> EXERCISE 1
According to the history of Reverend Thomas Smith and the First Parish in Portland, how many miles did Smith travel on horseback in one period of 13 months?
> EXERCISE 2
Pick up the history of Reverend Thomas Smith and the First Parish in Portland after its final sentence and continue it.

> SOURCE TEXT
________

The Reverend Thomas Smith

The History of the First Parish
in Portland, Maine
Under Rev. Smith's guidance, First Parish was Calvinistic but liberal. The Half-Way Covenant (which provided partial church membership for the children and grandchildren of members) was recognized and the usual requirement of public testimony of conversion was specifically excluded. The parish was enormous, including modern Portland, South Portland, Cape Elizabeth, Falmouth, and Westbrook. The necessity to travel by foot, horseback, boat, and snowshoe was difficult but Reverend Smith appeared to thrive on it. In one period of 13 months, he traveled 3,000 miles on horseback, including four trips to Boston.
Rev. Smith also cared for the physical health of his widely scattered parishioners. Undoubtedly, his free medical services made him welcome even in irreligious homes. For many years he was the only physician in the region, and he was known to swap cures with the leading medical men of Boston. In September 1728, he married, and the town built an elegant parsonage on Smith’s three acre lot at the head of India Street. This house was long the finest house in Falmouth and the only one with wallpaper.
After his wife’s death in October 1742, Parson Smith quickly remarried in March 1743, perhaps taking the Eighteenth Century view that a quick second marriage is the highest compliment to the memory of the first wife.
His long-winded sermons were legendary. The sermons that have survived are strings of random, plagiarized quotations and are astonishingly dull. It was noted that Smith never learned the popular trick of embellishing his sermons with the “new sciences” and contemporary events as sermon topics.

________

Extracted page text data:
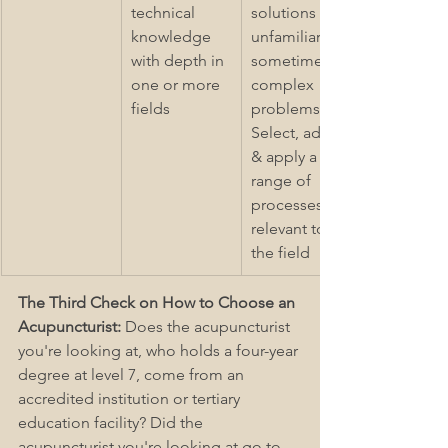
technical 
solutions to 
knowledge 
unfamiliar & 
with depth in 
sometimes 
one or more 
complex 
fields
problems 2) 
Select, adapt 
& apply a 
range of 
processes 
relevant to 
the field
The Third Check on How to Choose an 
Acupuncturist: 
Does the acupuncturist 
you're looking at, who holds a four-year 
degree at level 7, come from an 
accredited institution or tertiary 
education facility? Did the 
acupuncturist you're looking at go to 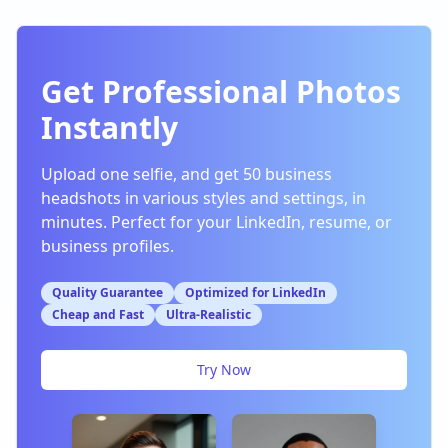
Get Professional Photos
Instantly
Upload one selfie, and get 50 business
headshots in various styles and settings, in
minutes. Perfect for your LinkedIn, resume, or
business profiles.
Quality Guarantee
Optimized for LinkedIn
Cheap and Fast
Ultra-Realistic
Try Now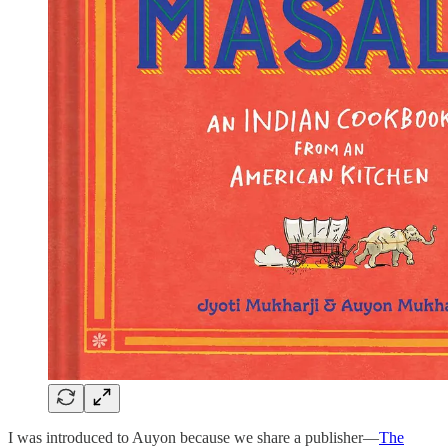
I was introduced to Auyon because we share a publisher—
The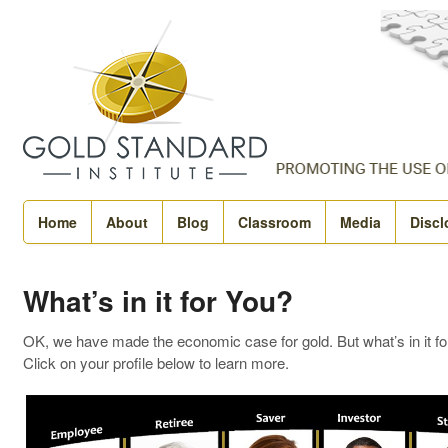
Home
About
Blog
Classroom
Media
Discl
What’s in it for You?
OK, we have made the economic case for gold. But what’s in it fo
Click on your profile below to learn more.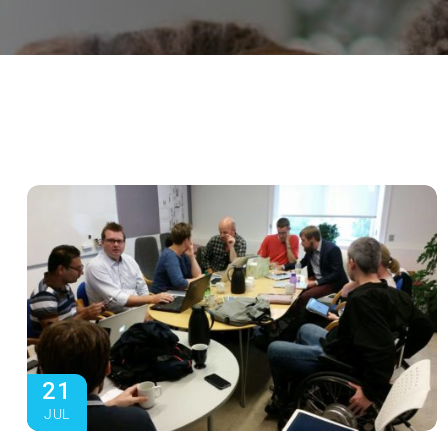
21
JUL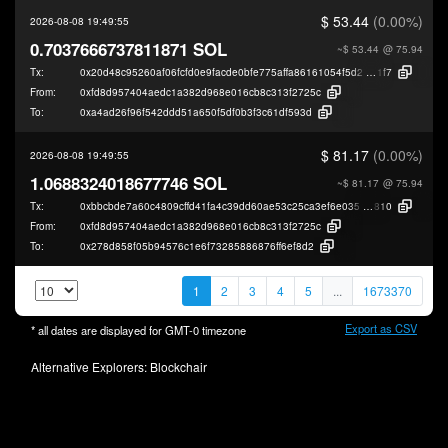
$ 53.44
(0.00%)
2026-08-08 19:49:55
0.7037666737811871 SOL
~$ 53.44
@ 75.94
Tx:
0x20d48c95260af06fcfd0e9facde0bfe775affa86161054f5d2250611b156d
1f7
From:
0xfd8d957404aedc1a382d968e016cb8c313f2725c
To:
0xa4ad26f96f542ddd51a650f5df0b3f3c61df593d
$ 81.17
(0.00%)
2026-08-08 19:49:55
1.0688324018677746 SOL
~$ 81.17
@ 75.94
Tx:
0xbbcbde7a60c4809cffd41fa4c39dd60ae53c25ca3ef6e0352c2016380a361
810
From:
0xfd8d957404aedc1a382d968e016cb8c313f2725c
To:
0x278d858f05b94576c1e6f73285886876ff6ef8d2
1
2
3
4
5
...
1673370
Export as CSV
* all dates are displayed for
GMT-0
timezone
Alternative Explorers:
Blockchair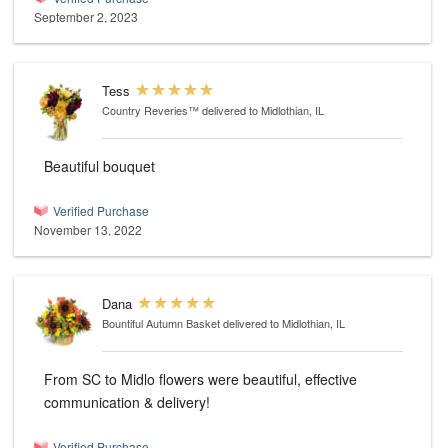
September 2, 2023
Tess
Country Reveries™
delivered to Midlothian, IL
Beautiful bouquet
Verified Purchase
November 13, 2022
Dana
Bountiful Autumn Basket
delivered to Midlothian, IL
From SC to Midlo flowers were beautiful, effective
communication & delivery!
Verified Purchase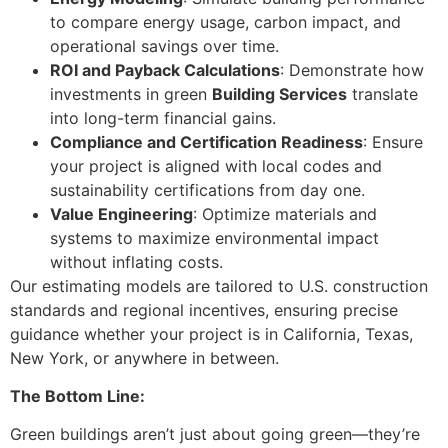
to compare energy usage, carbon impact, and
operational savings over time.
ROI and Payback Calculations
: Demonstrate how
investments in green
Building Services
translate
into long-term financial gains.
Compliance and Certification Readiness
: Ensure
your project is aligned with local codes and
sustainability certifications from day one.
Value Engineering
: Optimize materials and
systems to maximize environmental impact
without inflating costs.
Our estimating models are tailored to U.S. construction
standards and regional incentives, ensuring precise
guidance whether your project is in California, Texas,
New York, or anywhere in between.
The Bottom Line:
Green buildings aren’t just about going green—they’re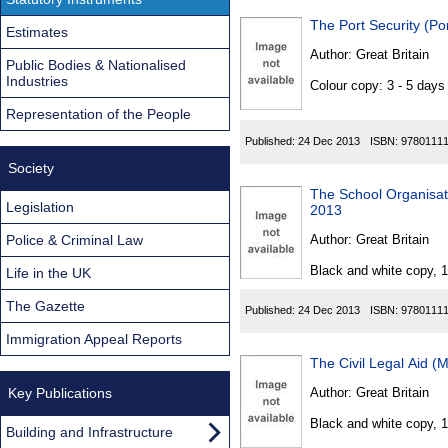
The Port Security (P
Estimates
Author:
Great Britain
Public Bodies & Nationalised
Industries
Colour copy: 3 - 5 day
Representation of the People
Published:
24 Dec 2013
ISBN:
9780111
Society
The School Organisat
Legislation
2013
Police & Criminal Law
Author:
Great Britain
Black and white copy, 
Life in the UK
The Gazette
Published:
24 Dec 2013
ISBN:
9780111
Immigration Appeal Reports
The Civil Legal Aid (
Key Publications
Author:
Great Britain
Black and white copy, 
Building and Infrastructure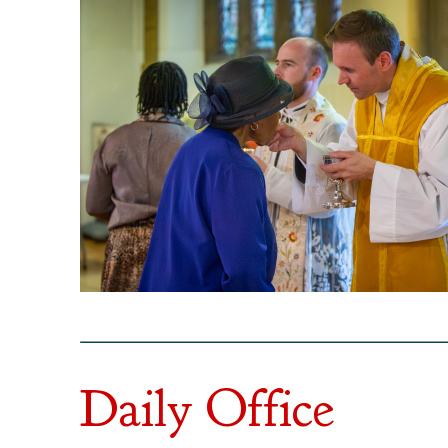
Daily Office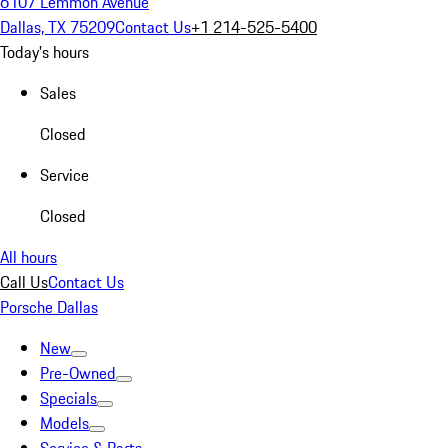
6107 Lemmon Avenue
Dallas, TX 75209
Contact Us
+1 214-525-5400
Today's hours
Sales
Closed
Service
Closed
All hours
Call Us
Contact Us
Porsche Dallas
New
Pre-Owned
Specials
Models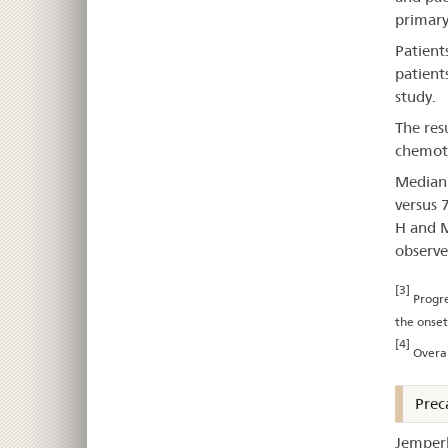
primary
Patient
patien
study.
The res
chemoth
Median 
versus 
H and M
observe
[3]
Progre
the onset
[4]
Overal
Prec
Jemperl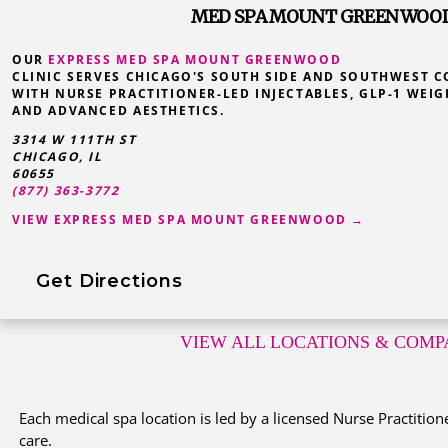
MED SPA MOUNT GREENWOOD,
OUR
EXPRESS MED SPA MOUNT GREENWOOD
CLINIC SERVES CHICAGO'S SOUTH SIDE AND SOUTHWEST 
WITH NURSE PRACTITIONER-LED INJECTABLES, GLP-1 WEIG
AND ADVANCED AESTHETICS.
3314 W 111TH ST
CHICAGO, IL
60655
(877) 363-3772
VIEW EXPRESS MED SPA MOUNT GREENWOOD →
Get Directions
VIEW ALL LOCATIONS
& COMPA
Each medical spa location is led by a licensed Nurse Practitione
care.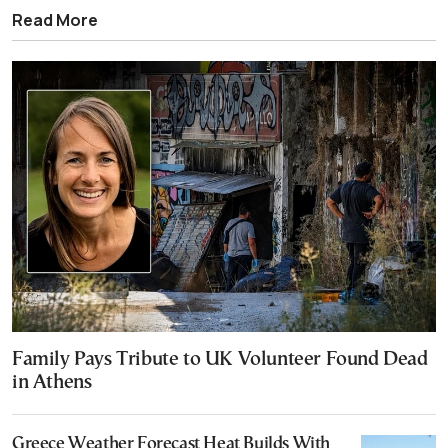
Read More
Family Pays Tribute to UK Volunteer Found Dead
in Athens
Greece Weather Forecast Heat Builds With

________

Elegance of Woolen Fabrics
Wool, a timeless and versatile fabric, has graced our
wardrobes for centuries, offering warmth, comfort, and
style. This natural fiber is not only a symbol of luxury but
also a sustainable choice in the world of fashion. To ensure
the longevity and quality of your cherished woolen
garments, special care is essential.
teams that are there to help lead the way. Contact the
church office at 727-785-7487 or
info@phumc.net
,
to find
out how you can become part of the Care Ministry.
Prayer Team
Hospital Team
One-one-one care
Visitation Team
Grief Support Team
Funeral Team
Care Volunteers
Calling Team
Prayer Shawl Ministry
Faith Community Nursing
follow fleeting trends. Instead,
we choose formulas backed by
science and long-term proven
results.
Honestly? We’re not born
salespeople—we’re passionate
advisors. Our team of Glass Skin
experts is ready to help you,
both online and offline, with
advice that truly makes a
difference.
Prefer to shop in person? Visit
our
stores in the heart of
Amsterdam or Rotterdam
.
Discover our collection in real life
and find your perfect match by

________

> RESPONSE BOX 1
3,000 miles.

> RESPONSE BOX 2
Reverend Smith was not the sort of man to miss an opportunity for money-making schemes. He enjoyed buying old land titles and going to court to prove them at the expense of the settlers in possession, many of whom were his parishioners. It was an exciting, if not compassionate, gamble from which he derived a comfortable fortune. He also took advantage of the bounty on Indian scalps afforded by the state of Massachusetts. During the French and Indian War he was one of a group of gentlemen who hired a squad of hardy parishioners to go on a “scout or cruise for the killing and captivating of the Indian enemy.” The contract is a shocking document. In his journal along with pious thoughts, Smith records: “June 18, 1757, I receive 165 pounds, my part of scalp money.”
“Old Jerusalem” 1740 – 1825
Despite the Indian Wars, Falmouth continued to grow in population. By 1735 the old meeting house was too small to accommodate the congregation. Some of the more affluent citizens decided to build a more spacious meeting-house for what was now the First Parish over the objections of some that the location was too remote and the expense too great. In 1740, the new meeting-house, Old Jerusalem, was built on the site where First Parish now stands, a 2-story, plain, rectangular shaped meeting house was constructed. The interior as well as part of the exterior remained unfinished for some years, and the whole building was unpainted until after the Revolutionary War.
In 1749, the “Treaty with the Eastern Indians,” which secured a tenuous peace with the Norridgewock Indians, was signed in First Parish’s Meeting House. As the congregation continued to grow, the parish voted in March 1759 to enlarge the meeting house and to erect a steeple. The structure was sawed through on both sides of the pulpit, and 12 feet added to each side providing space for 28 new pews downstairs, and four in the gallery. After completing the lengthening in summer of 1759, Isaac Ilsley, the town’s leading joiner, proceeded to raise the steeple. In June 1761, the completed spire was topped with a weathervane made by Thomas Drowne of Boston. An 800 pound bell was placed in the tower in 1758.
By this time it was becoming evident that pastoral tasks were becoming too much for the aging “Bishop” Smith, as he was affectionately called. A year after the death of his second wife in 1763 Smith was joined by a colleague pastor, the Reverend Samuel Deane. Marrying a third time in 1766, Smith faced his twilight years with relative calm.
During the Revolution, the burning of Falmouth by the British drove Rev. Smith to his son’s home in Windham. In 1784 he was obliged to give up regular preaching, but assisted Deane for 10 more years. Having outlived all of his original parishioners, and having been for five years the oldest living Harvard graduate, he died on May 25, 1795 at the age of 94 in the 69th year of his ministry.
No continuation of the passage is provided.